The leather seats, the panels, the carpet, the steering wheel … Mmmm, how beautiful a new tank smell! However, many consumers can be disappointed. A team of toxicologists from the University of California, Riverside, questions the risk of indoor odors from compounds.
According to researchers Aalekhya Reddamab and David C. Volz, the vehicle’s interiors contain high concentrations of benzene and formaldehyde, which are two chemicals listed on California Proposition 65 (Prop 65). Remember, this list includes more than 800 products that the state of California recognizes as having carcinogenic or reproductive toxicological effects.

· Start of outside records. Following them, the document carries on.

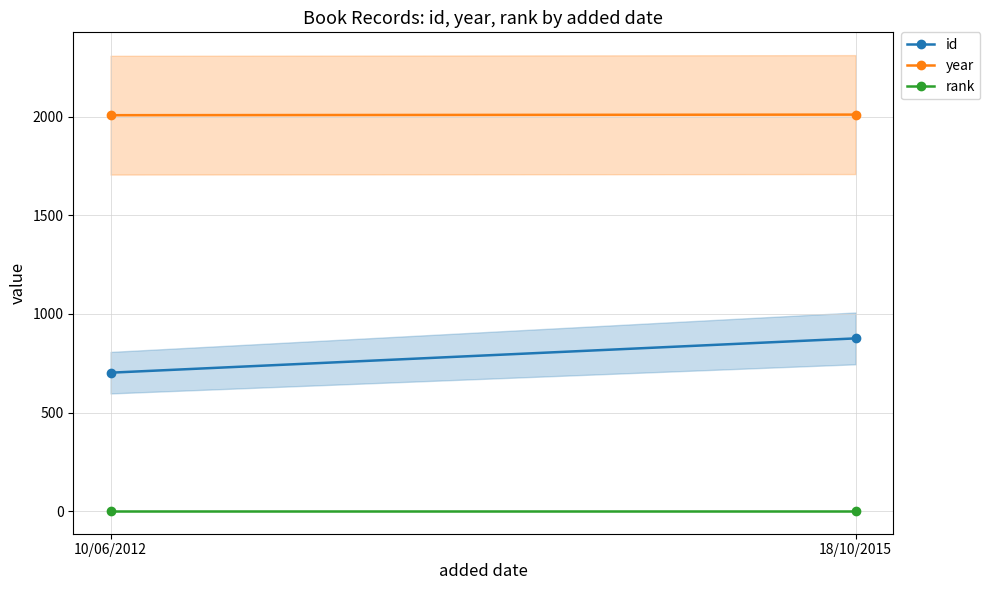

True or false: id has a value of 497 at 18/10/2015.

False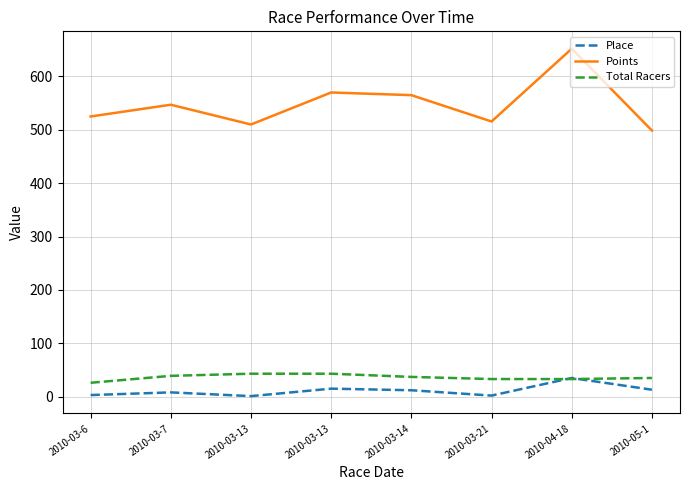

What are all the series names shown in the legend?

Place, Points, Total Racers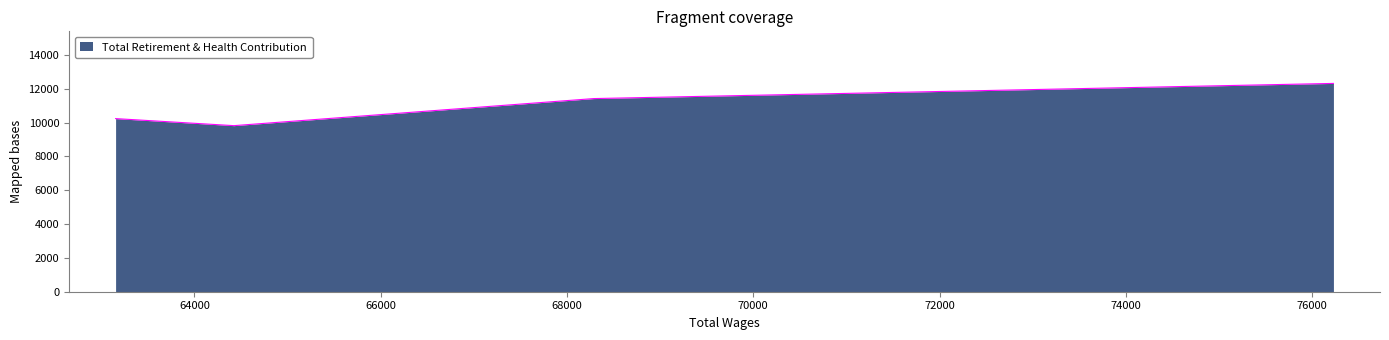

What is the difference between the second highest and minimum values?

1602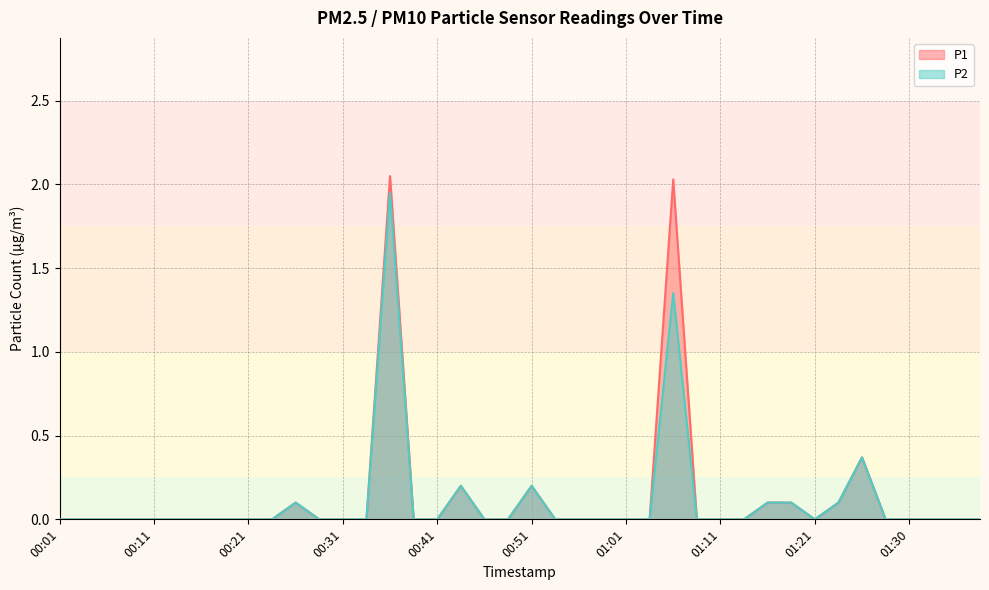

What are all the series names shown in the legend?

P1, P2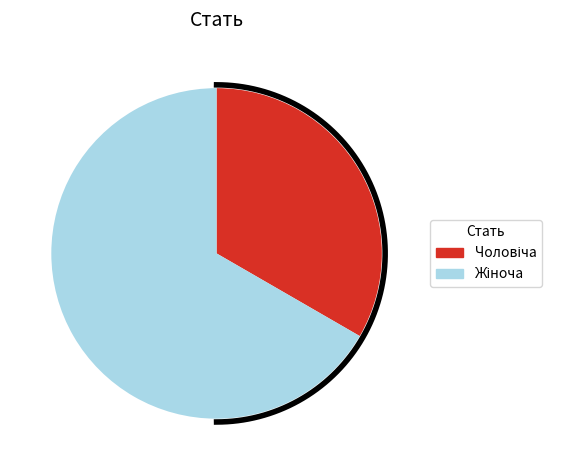

What percentage is the Чоловіча slice, to the nearest percent?

33%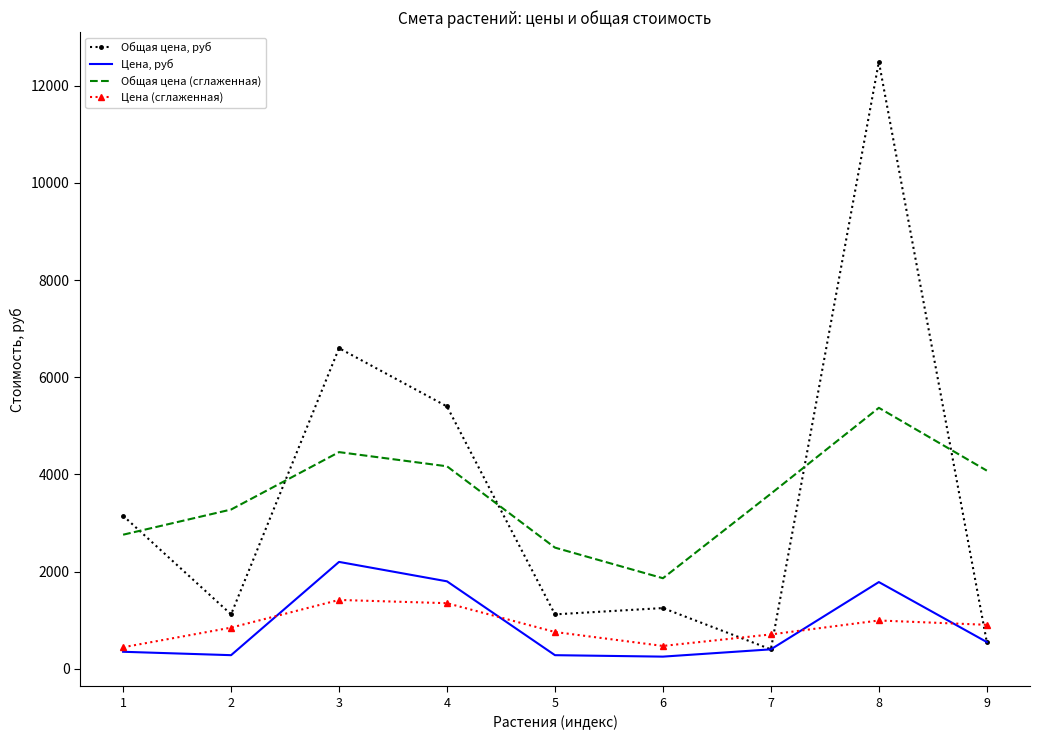

The value of Цена, руб at 8 is 2973. True or false?

False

Levels unacceptable by California authorities
Benzene is mainly found in rubbers and dyes, while formaldehyde is used in carpets and paints. The study revealed that these two carcinogens used in the automotive industry reach levels unacceptable by California authorities when people are exposed to them regularly during trips of more than 20 minutes. “These chemicals are very volatile and move easily in the air we breathe,” says environmental toxicologist David Falls.
Researchers estimate that a large portion of the population is at high risk (greater than 1 in 10) of exceeding the cancer risk limits for benzene and formaldehyde during their daily commute, particularly in the areas around San Francisco and Los Angeles. Sectors have been identified by large traffic jams.
The starting point for further studies
Acknowledging that variation in chemical concentrations can vary between countries, the researchers concluded that this study provides a starting point for further risk analyzes.